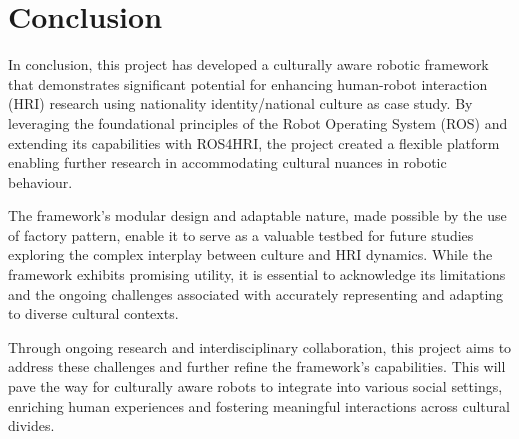 
\chapter{Conclusion}

In conclusion, this project has developed a culturally aware robotic framework that demonstrates significant potential for enhancing human-robot interaction (HRI) research using nationality identity/national culture as case study. By leveraging the foundational principles of the Robot Operating System (ROS) and extending its capabilities with ROS4HRI, the project created a flexible platform enabling further research in accommodating cultural nuances in robotic behaviour.

The framework's modular design and adaptable nature, made possible by the use of factory pattern, enable it to serve as a valuable testbed for future studies exploring the complex interplay between culture and HRI dynamics. While the framework exhibits promising utility, it is essential to acknowledge its limitations and the ongoing challenges associated with accurately representing and adapting to diverse cultural contexts.

Through ongoing research and interdisciplinary collaboration, this project aims to address these challenges and further refine the framework's capabilities. This will pave the way for culturally aware robots to integrate into various social settings, enriching human experiences and fostering meaningful interactions across cultural divides.


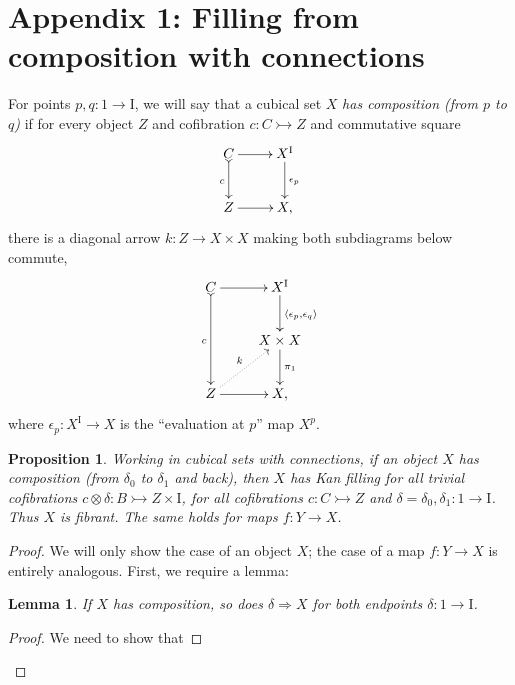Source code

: \documentclass[11pt]{article}
\newcommand{\mono}{\ensuremath{\rightarrowtail}}
\newcommand{\ra}{\ensuremath{\rightarrow}}
\newcommand{\I}{\ensuremath{\mathrm{I}}}
\newtheorem{proposition}[theorem]{Proposition}
\newtheorem{lemma}[theorem]{Lemma}
\theoremstyle{remark}
\theoremstyle{definition}
\begin{document}
\section*{Appendix 1: Filling from composition with connections}\label{appendix:comptofillconnection}

For points $p, q: 1 \ra \I$, we will say that a cubical set $X$ \emph{has composition (from $p$ to $q$)} if for every object $Z$ and cofibration $c:C\mono Z$ and commutative square 
\begin{equation}\label{apdiagram:composition1}
\xymatrix{
C \ar@{>->}[d]_{c} \ar[r]  & X^\I \ar[d]^{\epsilon_p} \\
Z \ar[r] & X,
}
\end{equation}
there is a diagonal arrow $k : Z \to X\times X$ making both subdiagrams below commute,
\begin{equation}\label{apdiagram:composition2}
\xymatrix{
C \ar@{>->}[dd]_{c} \ar[r]  & X^\I \ar[d]^{\langle \epsilon_p, \epsilon_q\rangle} \\
& X\times X \ar[d]^{\pi_1} \\
Z \ar[r] \ar@{..>}[ru]^{k} & X,
}
\end{equation}
where $\epsilon_p : X^\I\to X$ is the ``evaluation at $p$'' map $X^p$.  

\begin{proposition}
Working in cubical sets with connections, if an object $X$ has composition (from $\delta_0$ to $\delta_1$ and back), then $X$ has Kan filling for all trivial cofibrations $c\otimes \delta : B \mono Z\times \I$, for all cofibrations $c : C\mono Z$ and $\delta = \delta_0 , \delta_1 : 1\to \I$. Thus $X$ is fibrant.  The same holds for maps $f: Y\to X$.
\end{proposition}
\begin{proof}
We will only show the case of an object $X$; the case of a map $f: Y\to X$ is entirely analogous. 
First, we require a lemma:

\begin{lemma}
If $X$ has composition, so does $\delta\Rightarrow X$ for both endpoints $\delta : 1 \to \I$.
\end{lemma}
\begin{proof}
We need to show that 
\end{proof}



\end{proof}
\end{document}
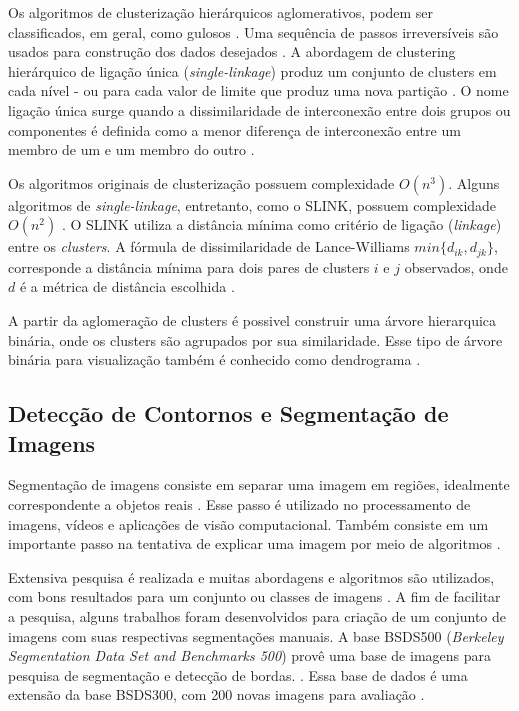 \begin{document}
Os algoritmos de clusterização hierárquicos aglomerativos, podem ser classificados, em geral, como gulosos \cite{SINGLE_LINKAGE}. Uma sequência de passos irreversíveis são usados para construção dos dados desejados \cite{SINGLE_LINKAGE}. A abordagem de clustering hierárquico de ligação única (\textit{single-linkage}) produz um conjunto de clusters em cada nível - ou para cada valor de limite que produz uma nova partição \cite{SINGLE_LINKAGE}. O nome ligação única surge quando a dissimilaridade de interconexão entre dois grupos ou componentes é definida como a menor diferença de interconexão entre um membro de um e um membro do outro \cite{SINGLE_LINKAGE}.

Os algoritmos originais de clusterização possuem complexidade $O(n^3)$. Alguns algoritmos de \textit{single-linkage}, entretanto, como o SLINK, possuem complexidade $O(n^2)$ \cite{SLINK} \cite{SINGLE_LINKAGE}. O SLINK utiliza a distância mínima como critério de ligação (\textit{linkage}) entre os \textit{clusters}. A fórmula de dissimilaridade de Lance-Williams $min\{d_{ik}, d_{jk}\}$, corresponde a distância mínima para dois pares de clusters $i$ e $j$ observados, onde $d$ é a métrica de distância escolhida \cite{SINGLE_LINKAGE}.

A partir da aglomeração de clusters é possivel construir uma árvore hierarquica binária, onde os clusters são agrupados por sua similaridade. Esse tipo de árvore binária para visualização também é conhecido como dendrograma \cite{SINGLE_LINKAGE}.


\subsection{Detecção de Contornos e Segmentação de Imagens} \label{ssec:segmentacao}

Segmentação de imagens consiste em separar uma imagem em regiões, idealmente correspondente a objetos reais \cite{ZHANG2008}. Esse passo é utilizado no processamento de imagens, vídeos e aplicações de visão computacional. Também consiste em um importante passo na tentativa de explicar uma imagem por meio de algoritmos \cite{ZHANG2008}.

Extensiva pesquisa é realizada e muitas abordagens e algoritmos são utilizados, com bons resultados para um conjunto ou classes de imagens \cite{ZHANG2008}. A fim de facilitar a pesquisa, alguns trabalhos foram desenvolvidos para criação de um conjunto de imagens com suas respectivas segmentações manuais. A base BSDS500 (\textit{Berkeley Segmentation Data Set and Benchmarks 500}) provê uma base de imagens para pesquisa de segmentação e detecção de bordas. \cite{BSDS500}. Essa base de dados é uma extensão da base BSDS300, com 200 novas imagens para avaliação \cite{BSDS500}.
\end{document}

—————

Description of the task →
Repeat the listing verbatim without its pictures.

Your response →
\chapter{Conclusion}

In conclusion, this project has developed a culturally aware robotic framework that demonstrates significant potential for enhancing human-robot interaction (HRI) research using nationality identity/national culture as case study. By leveraging the foundational principles of the Robot Operating System (ROS) and extending its capabilities with ROS4HRI, the project created a flexible platform enabling further research in accommodating cultural nuances in robotic behaviour.

The framework's modular design and adaptable nature, made possible by the use of factory pattern, enable it to serve as a valuable testbed for future studies exploring the complex interplay between culture and HRI dynamics. While the framework exhibits promising utility, it is essential to acknowledge its limitations and the ongoing challenges associated with accurately representing and adapting to diverse cultural contexts.

Through ongoing research and interdisciplinary collaboration, this project aims to address these challenges and further refine the framework's capabilities. This will pave the way for culturally aware robots to integrate into various social settings, enriching human experiences and fostering meaningful interactions across cultural divides.


Source code

: \documentclass[11pt]{article}
\newcommand{\mono}{\ensuremath{\rightarrowtail}}
\newcommand{\ra}{\ensuremath{\rightarrow}}
\newcommand{\I}{\ensuremath{\mathrm{I}}}
\newtheorem{proposition}[theorem]{Proposition}
\newtheorem{lemma}[theorem]{Lemma}
\theoremstyle{remark}
\theoremstyle{definition}
\begin{document}
\section*{Appendix 1: Filling from composition with connections}\label{appendix:comptofillconnection}

For points $p, q: 1 \ra \I$, we will say that a cubical set $X$ \emph{has composition (from $p$ to $q$)} if for every object $Z$ and cofibration $c:C\mono Z$ and commutative square 
\begin{equation}\label{apdiagram:composition1}
\xymatrix{
C \ar@{>->}[d]_{c} \ar[r]  & X^\I \ar[d]^{\epsilon_p} \\
Z \ar[r] & X,
}
\end{equation}
there is a diagonal arrow $k : Z \to X\times X$ making both subdiagrams below commute,
\begin{equation}\label{apdiagram:composition2}
\xymatrix{
C \ar@{>->}[dd]_{c} \ar[r]  & X^\I \ar[d]^{\langle \epsilon_p, \epsilon_q\rangle} \\
& X\times X \ar[d]^{\pi_1} \\
Z \ar[r] \ar@{..>}[ru]^{k} & X,
}
\end{equation}
where $\epsilon_p : X^\I\to X$ is the ``evaluation at $p$'' map $X^p$.  

\begin{proposition}
Working in cubical sets with connections, if an object $X$ has composition (from $\delta_0$ to $\delta_1$ and back), then $X$ has Kan filling for all trivial cofibrations $c\otimes \delta : B \mono Z\times \I$, for all cofibrations $c : C\mono Z$ and $\delta = \delta_0 , \delta_1 : 1\to \I$. Thus $X$ is fibrant.  The same holds for maps $f: Y\to X$.
\end{proposition}
\begin{proof}
We will only show the case of an object $X$; the case of a map $f: Y\to X$ is entirely analogous. 
First, we require a lemma:

\begin{lemma}
If $X$ has composition, so does $\delta\Rightarrow X$ for both endpoints $\delta : 1 \to \I$.
\end{lemma}
\begin{proof}
We need to show that 
\end{proof}



\end{proof}
\end{document}
 \begin{document}
Os algoritmos de clusterização hierárquicos aglomerativos, podem ser classificados, em geral, como gulosos \cite{SINGLE_LINKAGE}. Uma sequência de passos irreversíveis são usados para construção dos dados desejados \cite{SINGLE_LINKAGE}. A abordagem de clustering hierárquico de ligação única (\textit{single-linkage}) produz um conjunto de clusters em cada nível - ou para cada valor de limite que produz uma nova partição \cite{SINGLE_LINKAGE}. O nome ligação única surge quando a dissimilaridade de interconexão entre dois grupos ou componentes é definida como a menor diferença de interconexão entre um membro de um e um membro do outro \cite{SINGLE_LINKAGE}.

Os algoritmos originais de clusterização possuem complexidade $O(n^3)$. Alguns algoritmos de \textit{single-linkage}, entretanto, como o SLINK, possuem complexidade $O(n^2)$ \cite{SLINK} \cite{SINGLE_LINKAGE}. O SLINK utiliza a distância mínima como critério de ligação (\textit{linkage}) entre os \textit{clusters}. A fórmula de dissimilaridade de Lance-Williams $min\{d_{ik}, d_{jk}\}$, corresponde a distância mínima para dois pares de clusters $i$ e $j$ observados, onde $d$ é a métrica de distância escolhida \cite{SINGLE_LINKAGE}.

A partir da aglomeração de clusters é possivel construir uma árvore hierarquica binária, onde os clusters são agrupados por sua similaridade. Esse tipo de árvore binária para visualização também é conhecido como dendrograma \cite{SINGLE_LINKAGE}.


\subsection{Detecção de Contornos e Segmentação de Imagens} \label{ssec:segmentacao}

Segmentação de imagens consiste em separar uma imagem em regiões, idealmente correspondente a objetos reais \cite{ZHANG2008}. Esse passo é utilizado no processamento de imagens, vídeos e aplicações de visão computacional. Também consiste em um importante passo na tentativa de explicar uma imagem por meio de algoritmos \cite{ZHANG2008}.

Extensiva pesquisa é realizada e muitas abordagens e algoritmos são utilizados, com bons resultados para um conjunto ou classes de imagens \cite{ZHANG2008}. A fim de facilitar a pesquisa, alguns trabalhos foram desenvolvidos para criação de um conjunto de imagens com suas respectivas segmentações manuais. A base BSDS500 (\textit{Berkeley Segmentation Data Set and Benchmarks 500}) provê uma base de imagens para pesquisa de segmentação e detecção de bordas. \cite{BSDS500}. Essa base de dados é uma extensão da base BSDS300, com 200 novas imagens para avaliação \cite{BSDS500}.
\end{document}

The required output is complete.